Uno spettro si aggira per l’Europa ed è un progetto faraonico che si chiama Human Brain Project. Vi sono coinvolte, scrive la Repubblica (si fa sempre così per épater le bourgeois, cifre tonde, numeri da capogiro), «più di cento istituzioni scientifiche di ventiquattro paesi».
Lo scopo è quello di costruire un super-mega-iper-maxi-computer capace di simulare il funzionamento del cervello umano. Tutto solo per la modica cifra di più di un miliardo di euro. Spiega il quotidiano di Eugenio Scalfari: «Lo Human Brain Project è uno dei due progetti flagship europei, cioè i due progetti “faro” in cui l’Europa ha deciso di investire soldi ed energie per i prossimi dieci anni». Spiego io: che lo Human Brain Project sia un progetto “flagship” europeo significa che lo è per l’Unione Europea, cioè per gli Stati che ne sono membri, i quali sono chiamati a metterci la metà esatta del costo. Più di 500 milioni di euro nostri, miei e vostri che avete la bontà di leggere, cavatici dalle nostre saccocce attraverso tasse, imposte, gabelle, accise.

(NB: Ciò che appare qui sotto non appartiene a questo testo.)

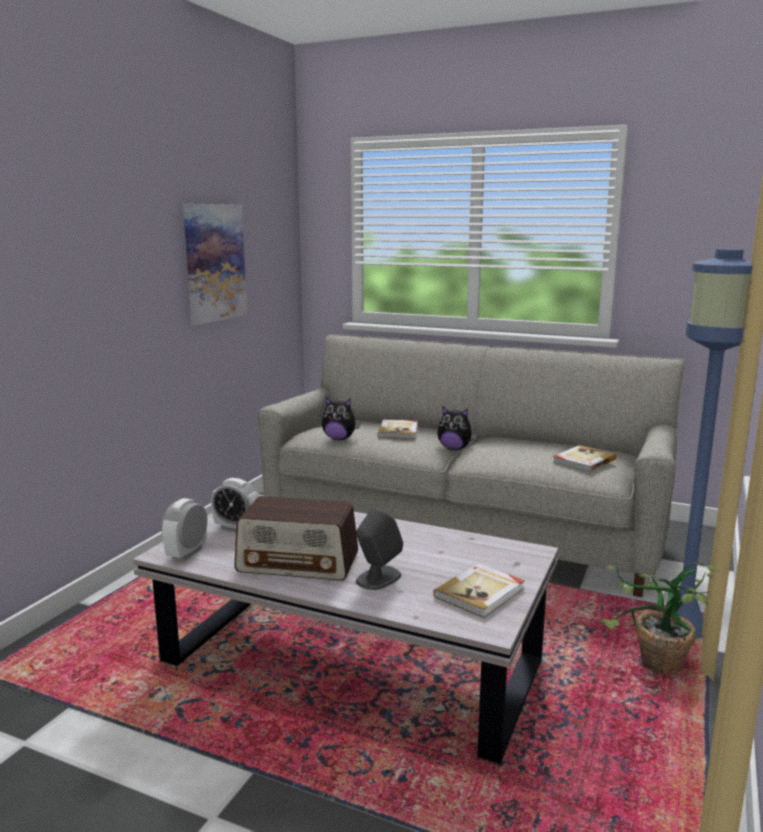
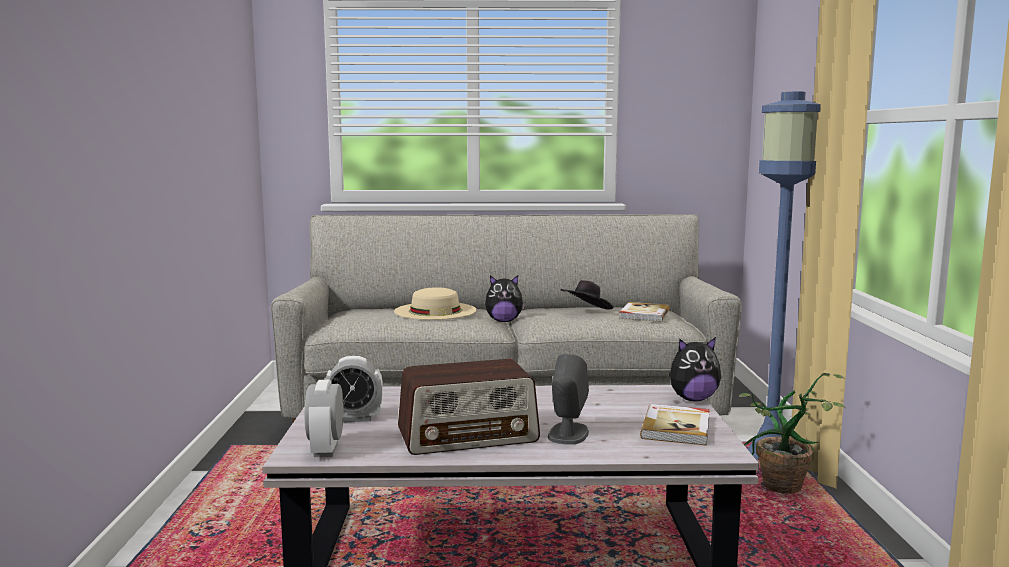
camera: 25 degrees left, 5 degrees down
picture [183,204,247,325] -> none
plush toy [322,397,361,440] -> plush toy moved to [669,337,721,401]
book [377,420,418,439] -> beige hat [394,287,476,320]
none -> black hat [560,280,613,310]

Ma, di grazia, quando mai abbiamo votato una cosa simile? Quando mai abbiamo consegnato la delega in bianco agli eletti in Europa per approvare scempiaggini così? Quando li abbiamo autorizzati a spremerci per buttare i nostri soldi nel cestino? E poi: a noi che serve quel super cervello elettronico? Lo abbiamo mai chiesto, voluto, sospirato? Perché dovremmo pagarlo? Perché non se lo pagano loro, se proprio ne hanno bisogno?

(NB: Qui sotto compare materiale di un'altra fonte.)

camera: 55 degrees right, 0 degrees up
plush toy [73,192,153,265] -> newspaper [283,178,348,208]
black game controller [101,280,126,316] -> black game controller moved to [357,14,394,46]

Il progetto del resto è perfettamente inquietante. A che mai servirà uno strumento così? Chi lo ha deciso? Chi e come lo progetta? Chi deciderà come usarlo? Sempre del resto ammesso (mentre noi ne paghiamo comunque i costi) che sia realizzabile. Circola infatti sul web una lettera in cui più di 600 scienziati si stanno ovviamente facendo queste stesse identiche domande, sollevando per di più qualche serio dubbio tecnico. Il primo, sollevato da questi addetti ai lavori, avanza un’obiezione intelligente e condivisibile. Possibile che un progetto così megalomane si concentri tutto nell’inseguire un’idea unica del cervello umano, mentre ‒ virgoletto sempre da la Repubblica ‒ «la ricerca è ancora lontana da una definizione condivisa e chiara di come funziona la nostra mente»?

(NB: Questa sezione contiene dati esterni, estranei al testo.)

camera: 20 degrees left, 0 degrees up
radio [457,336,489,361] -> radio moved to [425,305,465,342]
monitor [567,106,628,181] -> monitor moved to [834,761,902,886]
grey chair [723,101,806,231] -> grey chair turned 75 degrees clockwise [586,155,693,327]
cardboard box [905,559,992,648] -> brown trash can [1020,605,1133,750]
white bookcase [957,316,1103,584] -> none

Mentre corro a rispolverare la mia copia dell’immortale Frankestein di Mary Shelley, e a cercare nella mia videoteca il dvd della storia di HAL 9000 (si tratta di 2001: Odissea nello spazio), mi torna in mente una barzelletta. Circolava al Parlamento Europeo negli anni in cui l’on. Massimo D’Alema era sulla cresta dell’onda e fa così. Un giorno D’Alema vuole dimostrare al mondo che gli ex comunisti non sono solo i più onesti di tutti, ma anche i più dotati di materia grigia. Si rivolge allora a un Centro futuristicamente specializzato in trapianti di cervello e sfoglia attento il catalogo. Disponibile c’è il cervello del più grande ingegnere del mondo, usato sicuro, costo 1 milione di euro. Poi quello del maggior fisico del globo, usato garantito, costo due milioni euro. Volendo strafare, D’Alema adocchia anche l’organo del supremo matematico puro del pianeta, usato certificato, costo tre milioni di euro. Ci farebbe un pensierino serio se non fosse che lo sguardo gli cade in fondo alla lista, all’ultimo articolo disponibile. Vista la cifra esorbitante, ben 10 milioni di euro, più del triplo del costo del cervello del supremo matematico della Terra, l’onorevole domanda spiegazioni alla graziosa signorina del Centro trapianti che lo sta assistendo. «Come mai questo cervello costa così tanto, più di tutti gli altri messi assieme? Cos’ha di tanto speciale?». E la giovane, con enfasi: «Sa onorevole, questo…», scandisce la biondina, «…è il cervello di un funzionario europeo!…». «Embè?», risponde irritato l’irritante D’Alema. E secca la giovane: «Non è mai stato usato!».
Ora, non è che per caso lo Human Brain Project che dobbiamo pagarci noi più di 500 milioni di euro serve per ovviare a questa incresciosa circostanza che ci tira le fila da lassù?